Verfassungsrecht und soziale Wirklichkeit in Wechselwirkung.
Bodo Pieroth
Das 50-jährige Bestehen des Grundgesetzes hat Anlaß gegeben, nicht nur zu feiern, sondern auch Bilanz zu ziehen: Was hat das Grundgesetz geleistet? Hat es den Staat und das Gemeinwesen »Bundesrepublik Deutschland« in gute Verfassung gebracht und in guter Verfassung erhalten? Da Rechtsnormen die Funktion haben, das gesellschaftliche Zusammenleben zu ordnen, ergibt sich ihre Leistung daraus, wie stark sie die gesellschaftliche Wirklichkeit beeinflußt haben. Elf Münsteraner Professoren des Rechts sind daher in einer Ringvorlesung im Sommersemester 1999 ausgesuchten verfassungsrechtlichen Normkomplexen und die diesen zugeordneten Wirklichkeitsauschnitten mit folgenden Fragen nachgegangen:
– Wie war die Ausgangslage 1949, und was war das Regelungsziel des Parlamentarischen Rats? Wollte er bewahren oder verändern, und zwar in welche Richtung?

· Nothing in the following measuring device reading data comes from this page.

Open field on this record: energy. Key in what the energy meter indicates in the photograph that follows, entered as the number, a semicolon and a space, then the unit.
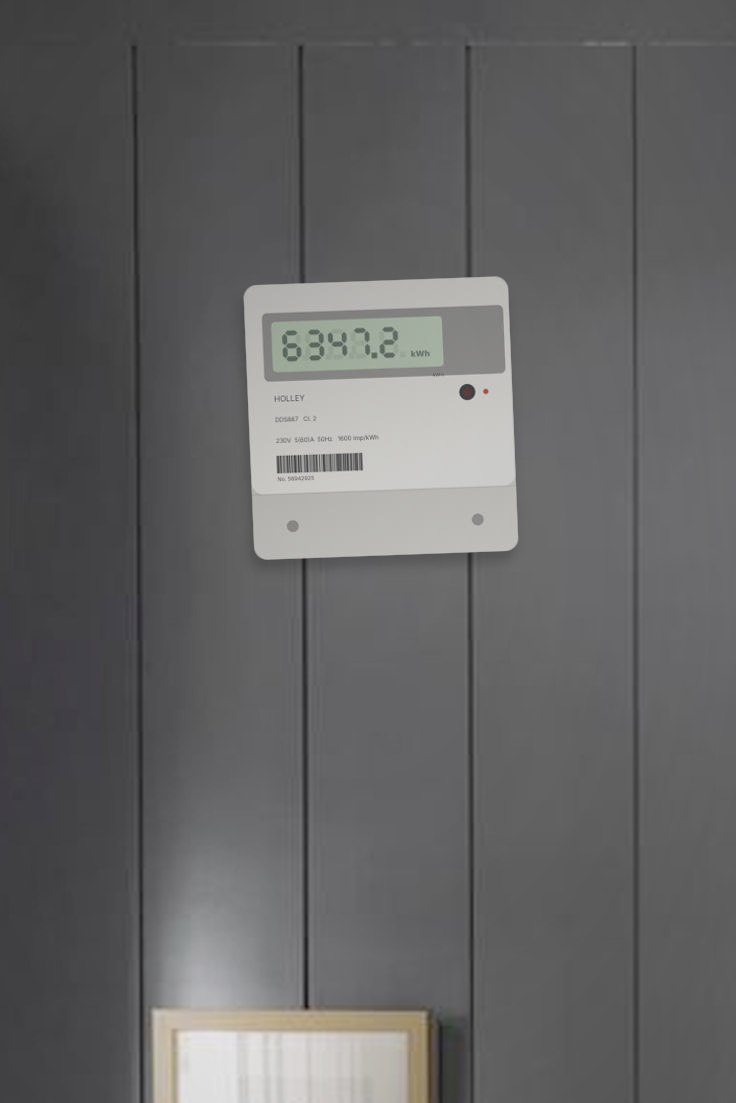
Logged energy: 6347.2; kWh
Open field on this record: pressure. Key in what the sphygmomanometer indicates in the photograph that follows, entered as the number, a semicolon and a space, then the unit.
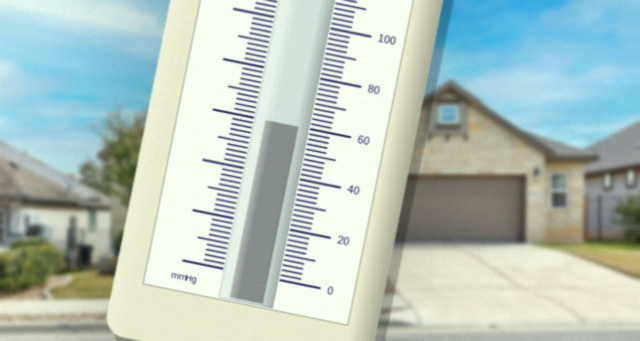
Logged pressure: 60; mmHg
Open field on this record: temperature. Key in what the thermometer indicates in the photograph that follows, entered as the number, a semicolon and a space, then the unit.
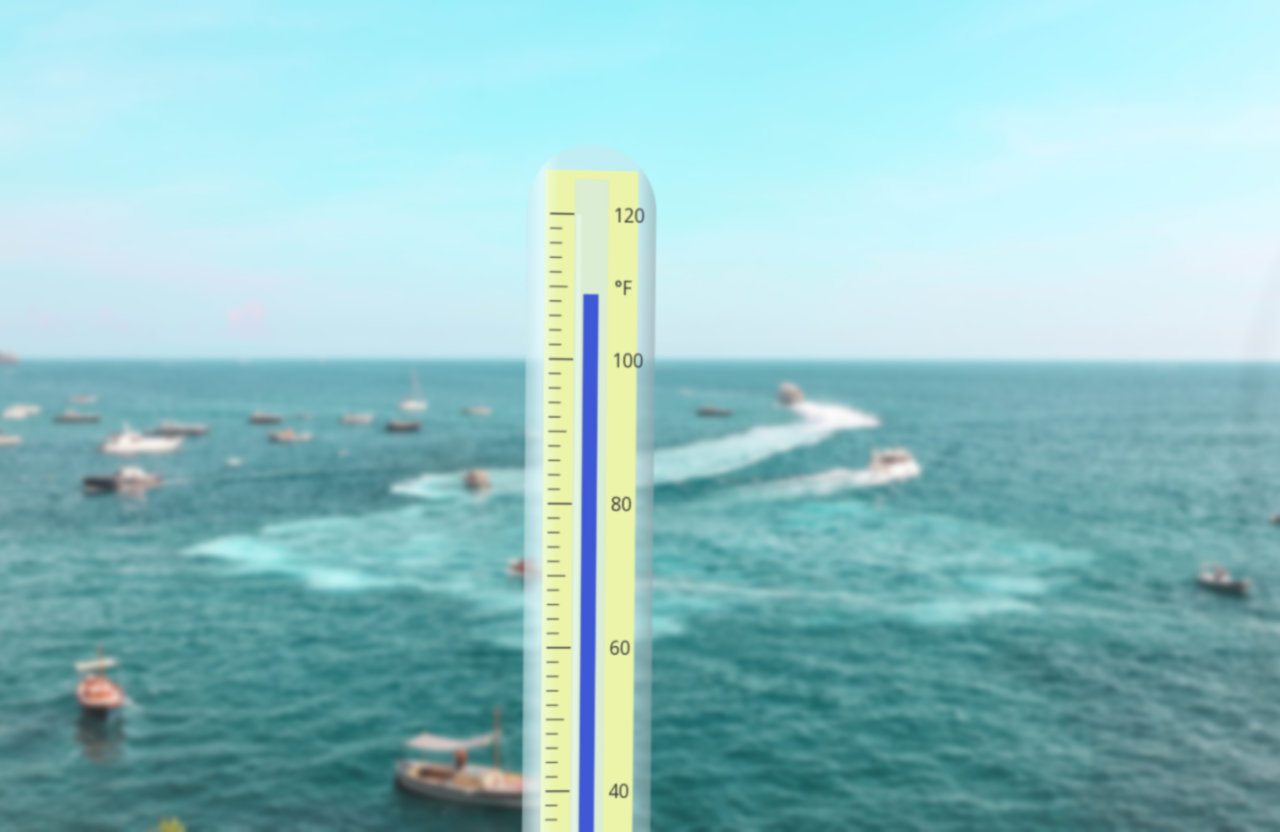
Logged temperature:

– Wie ist den einschlägigen Verfassungsnormen das gelungen? Welche Beeinflussungen der sozialen Wirklichkeit haben sich in den letzten 50 Jahren durch das Verfassungsrecht (und die Verfassungsrechtsprechung) ergeben?
– Wie hat umgekehrt die soziale Wirklichkeit der letzten 50 Jahre die Auslegung (das Verständnis) der Verfassungsnormen geprägt? Welcher Inhalt ist den Verfassungsnormen dabei für den jeweiligen Ausschnitt der sozialen Wirklichkeit zugerechnet worden?
– Was bedeutet der erreichte Stand des Verfassungsrechts für zukünftige Probleme? Welches Bewahrungs- oder Veränderungspotential kommt dem Grundgesetz insofern zu?